When Heidegger first published Being and Time in 1927, the idea that the confrontation with death is what can compel us to live authentically would have had a special resonance for his readers. Many were men who had survived the unparalleled brutality of World War I, and who were forever changed by the experience. Like the character Krebs in Ernest Hemingway’s short story “Soldier’s Home,” simply getting on with the hum-drum routines of work, friends, and family life was no longer an option after the violent upheavals of Soissons and the Argonne. But we do not necessarily need the experience of trench warfare to confront our own mortality (although to live fully, one must sometimes also live dangerously). In some cases, simple mindfulness of death may be enough. A recent article in the Journal of Sport and Exercise Psychology by researchers who study Terror Management Theory (this is apparently a real thing, and not the name of a heavy metal band) found that when athletes were subjected to thoughts and images of death, their performance in competition measurably improved. Even subconsciously, this study seems to suggest, the realization that we are radically finite beings who will one day cease to exist is not just a cause for despair. It is the very impetus that can push us towards the things that matter most: engaging with our world in a meaningful way and building a legacy that will survive us.

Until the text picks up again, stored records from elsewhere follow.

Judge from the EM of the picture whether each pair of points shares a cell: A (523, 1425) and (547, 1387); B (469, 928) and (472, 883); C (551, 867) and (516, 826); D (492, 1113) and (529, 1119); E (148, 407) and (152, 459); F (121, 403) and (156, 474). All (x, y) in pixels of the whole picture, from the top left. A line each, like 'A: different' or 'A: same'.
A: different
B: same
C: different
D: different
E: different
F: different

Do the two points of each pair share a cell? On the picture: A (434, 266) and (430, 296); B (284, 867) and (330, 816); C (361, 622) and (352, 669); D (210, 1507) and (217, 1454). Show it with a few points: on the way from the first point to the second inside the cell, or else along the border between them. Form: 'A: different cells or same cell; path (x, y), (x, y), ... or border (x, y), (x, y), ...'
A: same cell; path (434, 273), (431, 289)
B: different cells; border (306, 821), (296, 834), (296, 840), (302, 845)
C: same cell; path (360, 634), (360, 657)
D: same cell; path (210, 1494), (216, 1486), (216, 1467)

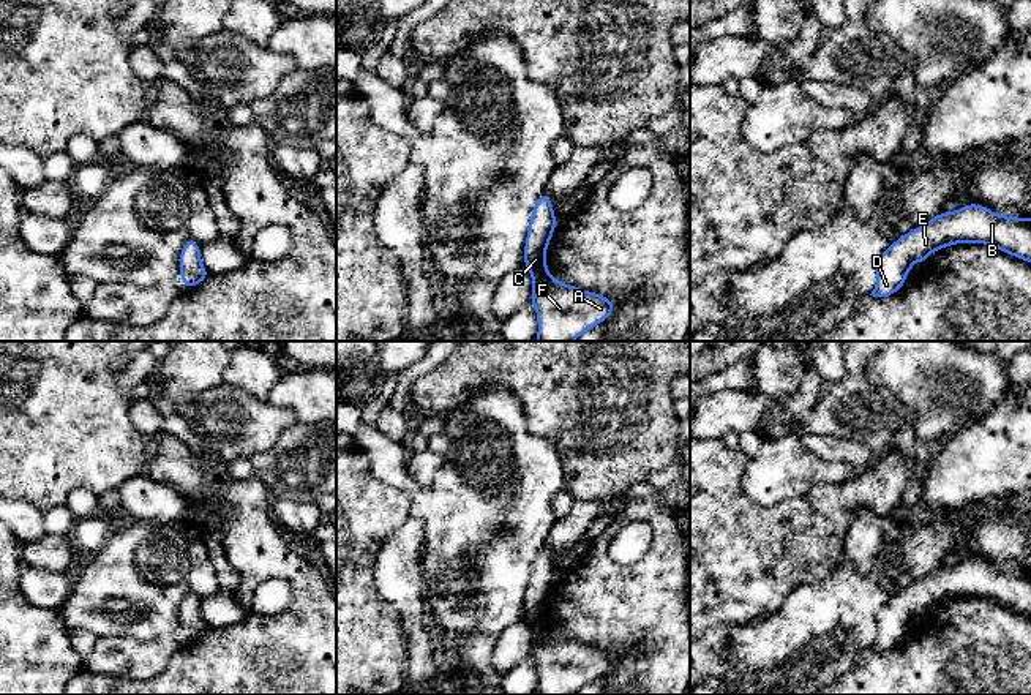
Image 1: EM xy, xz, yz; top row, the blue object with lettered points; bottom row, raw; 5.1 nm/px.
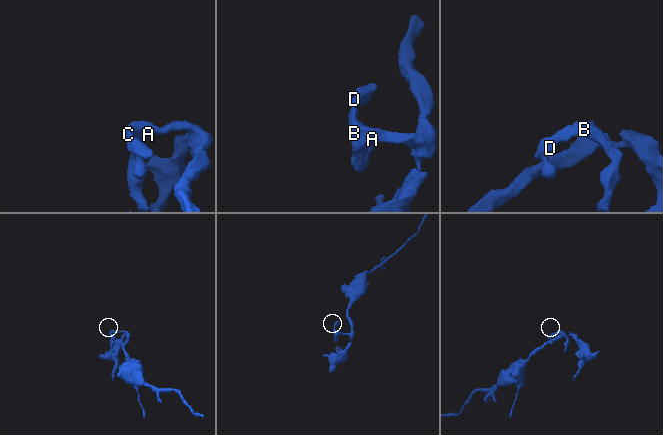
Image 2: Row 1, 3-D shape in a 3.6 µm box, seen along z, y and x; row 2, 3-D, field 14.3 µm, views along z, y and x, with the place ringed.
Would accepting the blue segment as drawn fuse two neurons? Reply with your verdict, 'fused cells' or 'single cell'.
single cell

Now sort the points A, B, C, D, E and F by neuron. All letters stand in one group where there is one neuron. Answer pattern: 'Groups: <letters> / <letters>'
Groups: A B C D E F

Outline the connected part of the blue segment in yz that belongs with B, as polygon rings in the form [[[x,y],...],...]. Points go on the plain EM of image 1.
[[[979,558],[938,567],[878,610],[876,640],[870,649],[887,651],[898,646],[913,624],[913,614],[922,618],[933,605],[957,597],[990,599],[1031,616],[1031,572],[998,569]]]

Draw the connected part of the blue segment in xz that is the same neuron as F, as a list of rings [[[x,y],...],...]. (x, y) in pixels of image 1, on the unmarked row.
[[[546,545],[534,559],[524,599],[524,621],[532,630],[530,657],[537,665],[537,695],[575,695],[614,665],[614,656],[554,633],[545,616],[557,572]]]

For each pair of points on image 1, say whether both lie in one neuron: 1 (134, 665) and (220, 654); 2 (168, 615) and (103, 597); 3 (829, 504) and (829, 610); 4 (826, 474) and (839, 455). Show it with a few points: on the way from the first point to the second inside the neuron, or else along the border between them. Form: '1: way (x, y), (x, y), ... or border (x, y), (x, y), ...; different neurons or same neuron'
1: border (185, 643), (150, 678); different neurons
2: way (152, 610), (141, 599), (119, 599); same neuron
3: border (843, 558), (826, 575), (799, 583), (794, 588); different neurons
4: border (802, 443), (821, 458), (845, 462), (856, 473); different neurons

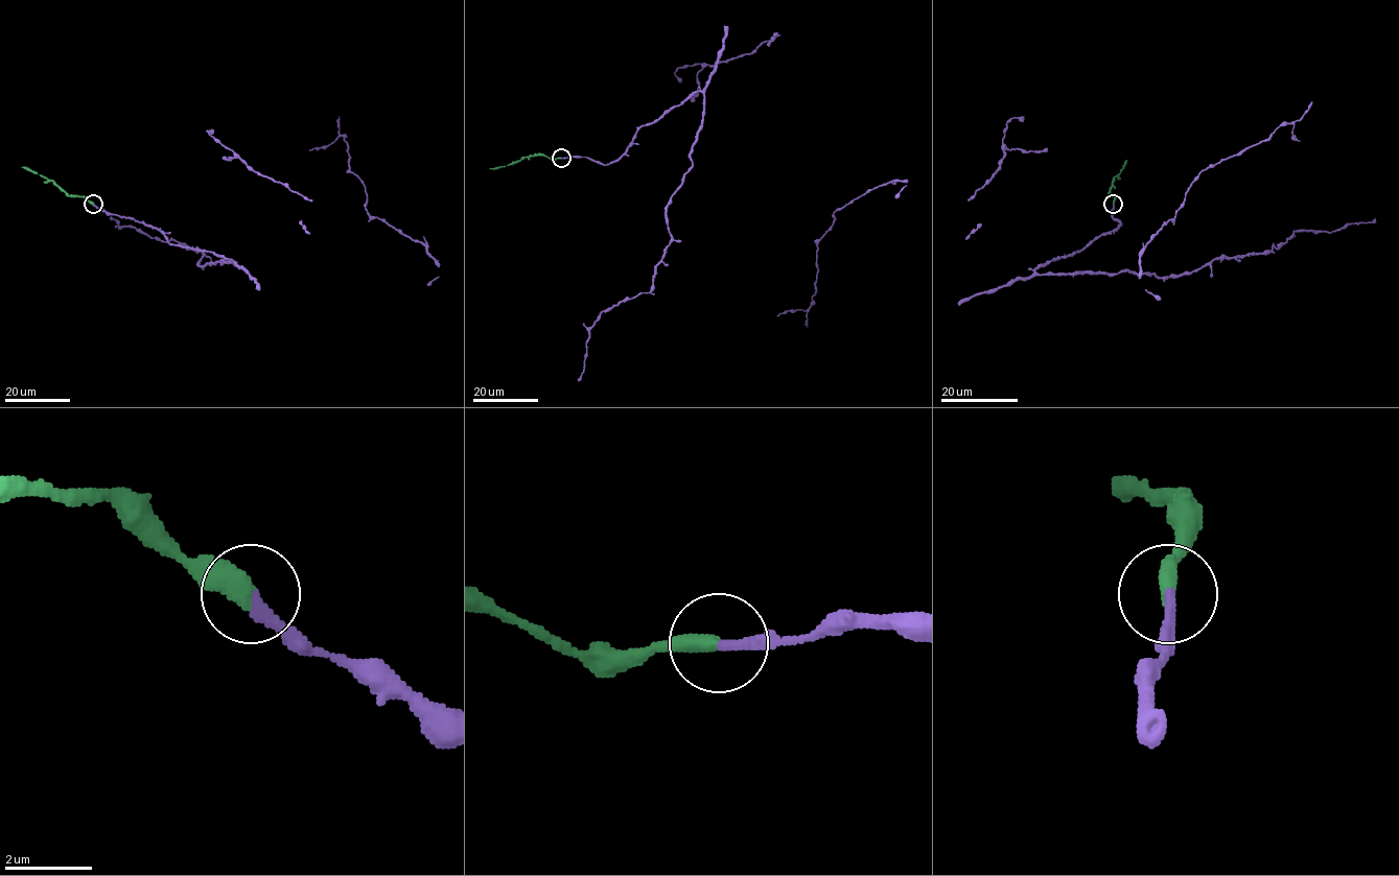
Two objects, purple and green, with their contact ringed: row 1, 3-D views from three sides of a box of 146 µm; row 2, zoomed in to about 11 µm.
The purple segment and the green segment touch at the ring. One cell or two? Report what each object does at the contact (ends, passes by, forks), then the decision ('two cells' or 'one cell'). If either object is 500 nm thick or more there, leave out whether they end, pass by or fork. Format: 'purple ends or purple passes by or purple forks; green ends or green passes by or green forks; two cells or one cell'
purple ends; green ends; one cell

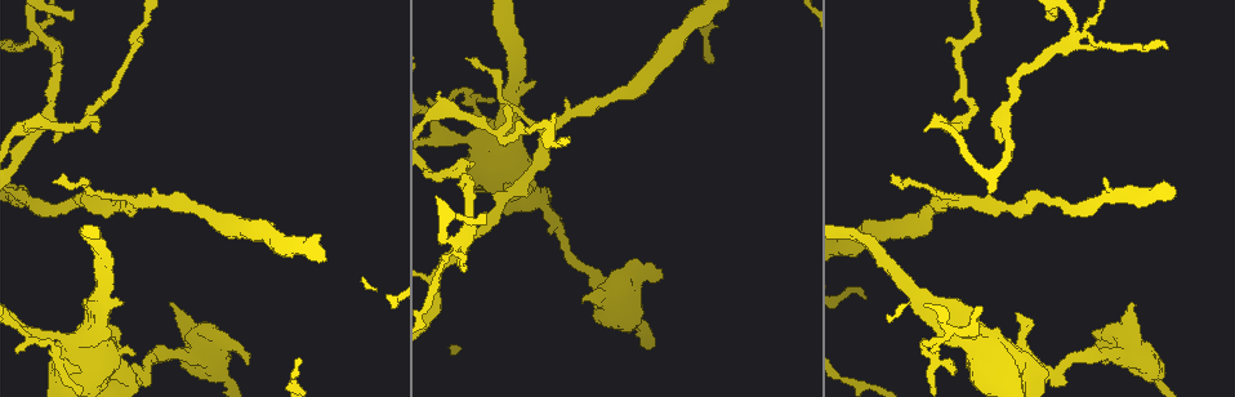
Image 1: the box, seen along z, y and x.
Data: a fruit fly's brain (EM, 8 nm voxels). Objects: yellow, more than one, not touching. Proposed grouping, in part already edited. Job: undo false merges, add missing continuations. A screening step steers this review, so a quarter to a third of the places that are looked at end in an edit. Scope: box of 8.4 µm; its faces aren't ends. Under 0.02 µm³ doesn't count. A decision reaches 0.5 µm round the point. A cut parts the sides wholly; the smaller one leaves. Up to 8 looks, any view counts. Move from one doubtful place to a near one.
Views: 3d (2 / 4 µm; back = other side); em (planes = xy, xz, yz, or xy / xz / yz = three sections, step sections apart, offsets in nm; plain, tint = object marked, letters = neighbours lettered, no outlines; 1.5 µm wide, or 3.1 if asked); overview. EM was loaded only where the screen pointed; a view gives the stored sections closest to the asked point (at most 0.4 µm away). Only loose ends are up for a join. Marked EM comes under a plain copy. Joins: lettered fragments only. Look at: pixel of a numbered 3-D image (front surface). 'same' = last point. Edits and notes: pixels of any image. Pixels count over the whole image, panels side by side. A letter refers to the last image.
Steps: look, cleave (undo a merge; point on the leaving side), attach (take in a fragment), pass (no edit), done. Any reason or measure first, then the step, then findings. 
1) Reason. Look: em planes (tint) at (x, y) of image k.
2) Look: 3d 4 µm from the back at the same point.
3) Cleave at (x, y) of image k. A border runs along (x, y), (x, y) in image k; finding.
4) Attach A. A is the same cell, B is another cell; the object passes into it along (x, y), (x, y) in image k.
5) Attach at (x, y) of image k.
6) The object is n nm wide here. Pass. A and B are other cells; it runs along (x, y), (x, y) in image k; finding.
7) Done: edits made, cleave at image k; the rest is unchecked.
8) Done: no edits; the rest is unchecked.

Abrupt turn. Look: em planes (letters) at (461, 89) of image 1.

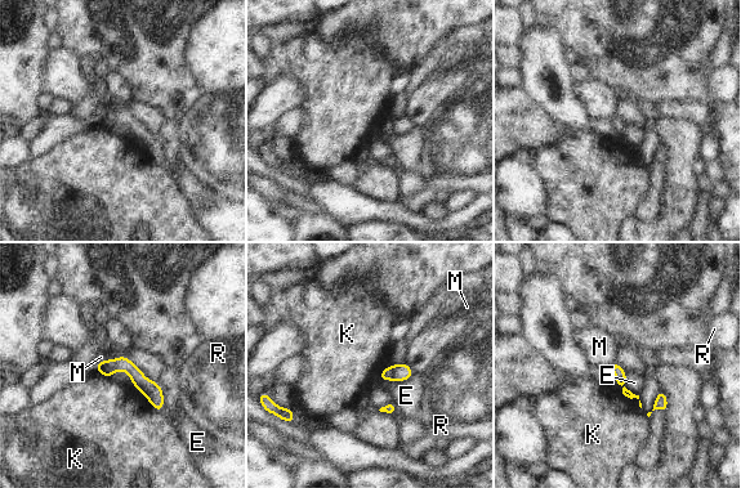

Winter is an ideal time to reflect on these themes. In the north, the earth lies frozen under snow and ice and even here, below the Mason-Dixon line, the leaves have fallen from the trees and the foliage stands withered in the barren ground. The days grow short, and the nights grow long. In the starlit sky, one might even see Woden’s ghostly procession, the Wildes Heer, as it charges across the heavens. According to medieval folklore, witnessing this terrible spectacle was said to portend war, plague, or one’s own death. The truth, however, is that we hardly need a portent to tell us that we are all—sooner or later—going to die. Yet it is undoubtedly significant that Woden is not only a god of death, but also a god of inspiration. This is the mythic paradox that the memento mori might be said to invoke: death is a force that gives us meaning.